[What the task requires]
Check every line below, and copy those that include "John".

[Records supplied]
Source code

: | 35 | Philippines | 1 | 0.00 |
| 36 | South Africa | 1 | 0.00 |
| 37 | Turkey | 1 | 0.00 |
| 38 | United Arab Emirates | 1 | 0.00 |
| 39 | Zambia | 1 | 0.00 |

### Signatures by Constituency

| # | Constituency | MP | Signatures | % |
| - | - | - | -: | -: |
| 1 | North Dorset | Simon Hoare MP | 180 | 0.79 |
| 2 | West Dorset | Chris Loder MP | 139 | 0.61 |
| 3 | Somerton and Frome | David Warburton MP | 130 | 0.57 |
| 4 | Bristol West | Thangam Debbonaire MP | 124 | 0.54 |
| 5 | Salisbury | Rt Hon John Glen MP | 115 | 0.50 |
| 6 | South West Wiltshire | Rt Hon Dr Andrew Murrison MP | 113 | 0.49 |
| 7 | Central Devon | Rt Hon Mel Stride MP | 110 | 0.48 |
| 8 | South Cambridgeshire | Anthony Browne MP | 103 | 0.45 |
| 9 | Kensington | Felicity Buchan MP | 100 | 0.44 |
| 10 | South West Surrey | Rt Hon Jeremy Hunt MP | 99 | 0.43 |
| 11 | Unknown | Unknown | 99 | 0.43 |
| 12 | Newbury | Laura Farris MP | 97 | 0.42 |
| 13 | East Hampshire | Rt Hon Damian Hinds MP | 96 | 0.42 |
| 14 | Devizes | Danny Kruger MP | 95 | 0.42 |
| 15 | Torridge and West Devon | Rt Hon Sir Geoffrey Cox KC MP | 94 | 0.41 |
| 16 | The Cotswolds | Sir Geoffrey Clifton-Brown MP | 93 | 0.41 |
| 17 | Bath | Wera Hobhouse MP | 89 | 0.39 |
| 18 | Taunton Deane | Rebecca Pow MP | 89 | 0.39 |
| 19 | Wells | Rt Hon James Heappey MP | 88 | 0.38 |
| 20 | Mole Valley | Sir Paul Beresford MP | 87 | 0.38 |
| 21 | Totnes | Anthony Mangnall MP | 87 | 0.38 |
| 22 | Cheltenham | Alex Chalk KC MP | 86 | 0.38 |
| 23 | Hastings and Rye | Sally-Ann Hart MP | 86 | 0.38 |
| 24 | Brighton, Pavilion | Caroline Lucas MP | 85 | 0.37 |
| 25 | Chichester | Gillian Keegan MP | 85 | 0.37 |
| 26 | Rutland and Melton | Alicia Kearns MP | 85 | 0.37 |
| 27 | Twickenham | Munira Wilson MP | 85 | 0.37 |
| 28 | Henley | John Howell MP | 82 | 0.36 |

[Exercise result]
| 5 | Salisbury | Rt Hon John Glen MP | 115 | 0.50 |
| 28 | Henley | John Howell MP | 82 | 0.36 |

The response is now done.